In Resus, Steph took her place by Gavin and gripped the bedding, nodded to the other medical staff waiting. ‘One, two, three.’
Gavin was instantly surrounded with ED staff and the cardiologist who’d walked in right behind them. Steph detached the ambulance defibrillator so the Resus unit could come into play.
Michael was talking to the cardiologist as a junior doctor listened to Gavin’s heart through his stethoscope. Nurses were taking obs, attaching wires, monitors, and all the paraphernalia required to obtain the information to save Gavin if he went into arrest again.
She was no longer required. This wasn’t her domain any more.
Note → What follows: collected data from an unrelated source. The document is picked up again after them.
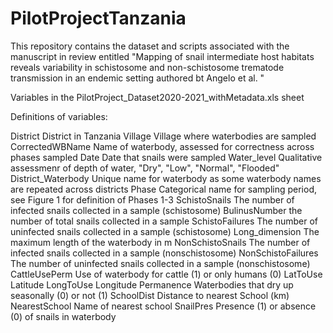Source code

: # PilotProjectTanzania
This repository contains the dataset and scripts associated with the manuscript in review entitled "Mapping of snail intermediate host habitats reveals variability in schistosome and non-schistosome trematode transmission in an endemic setting authored bt Angelo et al. "

Variables in the PilotProject_Dataset2020-2021_withMetadata.xls sheet

Definitions of variables:	
	
District	District in Tanzania
Village	Village where waterbodies are sampled
CorrectedWBName	Name of waterbody, assessed for correctness across phases sampled
Date	Date that snails were sampled
Water_level	Qualitative assessmenr of depth of water, "Dry", "Low", "Normal", "Flooded"
District_Waterbody	Unique name for waterbody as some waterbody names are repeated across districts
Phase	Categorical name for sampling period, see Figure 1 for definition of Phases 1-3
SchistoSnails	The number of infected snails collected in a sample (schistosome)
BulinusNumber	the number of total snails collected in a sample
SchistoFailures	The number of uninfected snails collected in a sample (schistosome)
Long_dimension	The maximum length of the waterbody in m
NonSchistoSnails	The number of infected snails collected in a sample (nonschistosome)
NonSchistoFailures	The number of uninfected snails collected in a sample (nonschistosome)
CattleUsePerm	Use of waterbody for cattle (1) or only humans (0)
LatToUse	Latitude
LongToUse	Longitude
Permanence	Waterbodies that dry up seasonally (0) or not (1)
SchoolDist	Distance to nearest School (km)
NearestSchool	Name of nearest school
SnailPres	Presence (1) or absence (0) of snails in waterbody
Walking away was easy. She might have loved working in here, been right at home with all the cases, the staff, the urgency, but she had all that and more now as a paramedic. Racing to a scene, lights flashing, sirens screaming, had her heart pounding and the adrenalin flowing. There were cases like Melanie’s when she hated not having senior medical back-up, but those made her dig ever deeper to do all she could and more.
She began pushing the gurney out of Resus.
On Kath’s belt the radio spewed a volley of words, their tone calm but urgent. ‘Ambulance three, cyclist versus vehicle, intersection Grafton Road and Symonds Street.’
Kath answered. ‘Roger, base. Grafton Road and Symonds Street. ETA five.’
As Steph picked up her pace she glanced over her shoulder. Michael was watching her, but immediately dropped his eyes when he knew she’d seen him.